Friday 30 December 2016

On a day of thick fog it was hard to see anything, let alone photograph it. But at least the frost is gone for the time being, and the hungry Blackbirds can go about their usual business of hunting worms.


The female Little Owl in the oak tree near the Albert Memorial could be seen vaguely from 40 feet away.


The one in the lime near the Henry Moore sculpture, twice as far off, was so hard to see that I wasn't sure I was photographing an owl at all.


But my faithful Pentax K-1 camera with its 450mm zoom lens can see more than the human eye, and ruthless computer processing can rescue some kind of an image from a uniformly dark grey picture.

I didn't see this happening either: a Cormorant was washing in the Long Water, flapping and making short dives. While it was under, it caught a fish and ate it while it continued washing.


There were five Grey Herons in the nests and trees on the island, including two together on the middle nest, which has now been repaired and enlarged. They saw someone on the shore who might have been about to feed them, and all swooped down to ground level together.


The young heron at the east end of the Serpentine, not seen for several weeks, has returned to its usual place on the reed raft that was stripped of plants when the Mute Swans nested there. This is the heron that got a piece of plastic net stuck on its beak, and almost starved to death before it was caught and extricated.


A Moorhen climbed briskly on to a post at Peter Pan.


There were two Greylag Geese near the Dell restaurant with unusually bright deep orange feet. This one was very aggressive, and attacked other geese as well as the Lesser Black-Backed Gull in the background.

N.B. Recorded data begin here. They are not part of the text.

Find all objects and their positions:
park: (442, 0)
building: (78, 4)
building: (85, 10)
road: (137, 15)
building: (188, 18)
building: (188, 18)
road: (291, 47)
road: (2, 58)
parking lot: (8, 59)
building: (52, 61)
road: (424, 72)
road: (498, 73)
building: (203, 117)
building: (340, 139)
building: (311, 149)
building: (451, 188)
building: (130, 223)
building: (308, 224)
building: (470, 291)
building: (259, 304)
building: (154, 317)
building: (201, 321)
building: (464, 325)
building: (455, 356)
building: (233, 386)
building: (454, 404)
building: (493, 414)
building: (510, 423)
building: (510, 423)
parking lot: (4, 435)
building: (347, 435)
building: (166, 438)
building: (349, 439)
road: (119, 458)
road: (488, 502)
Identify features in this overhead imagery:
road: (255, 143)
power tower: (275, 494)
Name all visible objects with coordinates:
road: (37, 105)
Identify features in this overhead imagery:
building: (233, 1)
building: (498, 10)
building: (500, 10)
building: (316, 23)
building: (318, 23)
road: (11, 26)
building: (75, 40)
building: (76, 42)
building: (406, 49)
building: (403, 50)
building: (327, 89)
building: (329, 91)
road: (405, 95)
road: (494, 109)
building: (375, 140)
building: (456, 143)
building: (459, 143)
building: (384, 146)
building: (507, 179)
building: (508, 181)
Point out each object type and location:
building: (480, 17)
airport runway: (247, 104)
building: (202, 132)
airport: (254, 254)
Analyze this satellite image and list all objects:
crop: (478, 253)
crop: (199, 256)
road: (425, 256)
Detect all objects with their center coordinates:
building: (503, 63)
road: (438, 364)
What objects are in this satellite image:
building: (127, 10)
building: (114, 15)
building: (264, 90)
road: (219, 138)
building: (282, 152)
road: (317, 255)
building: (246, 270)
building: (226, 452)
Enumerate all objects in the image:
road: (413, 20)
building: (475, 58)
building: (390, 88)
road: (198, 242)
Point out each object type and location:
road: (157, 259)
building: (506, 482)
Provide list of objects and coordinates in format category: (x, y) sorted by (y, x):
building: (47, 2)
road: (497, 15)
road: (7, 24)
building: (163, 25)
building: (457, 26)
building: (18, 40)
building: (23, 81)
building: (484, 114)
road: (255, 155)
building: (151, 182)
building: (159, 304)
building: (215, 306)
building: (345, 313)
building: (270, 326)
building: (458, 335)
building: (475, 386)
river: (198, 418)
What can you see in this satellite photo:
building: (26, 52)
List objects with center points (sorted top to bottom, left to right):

Greylags normally have pink or pinkish-orange feet, or a butterscotch colour during the first year. I wonder to what extent foot colour is hereditary, and how much is caused by a diet unusually rich in carotenoid pigments. You would think they got plenty of these from eating ordinary grass.

There was a loud tapping noise at the Lido. It was a Lesser Black-Backed Gull which had found a really stale bit of biscuit or crust, too hard to swallow whole, and was smashing it against the ground to break it.


A young Herring Gull was amusing itself by running around in the rapids at the Diana fountain. It could just keep its footing until it ventured too far down the curved slope, got washed away and had to take off hastily.


One of the Nuthatches came out of the leaf yard to be fed.


I was hoping to entice them down to feed off my hand this winter -- one of them has already come down twice -- but they have got so used to being fed off the fence by various people that they probably won't take the plunge now.

However, the Robin at the east end of the Lido, who used to be very shy, is getting more confident and should be coming along soon.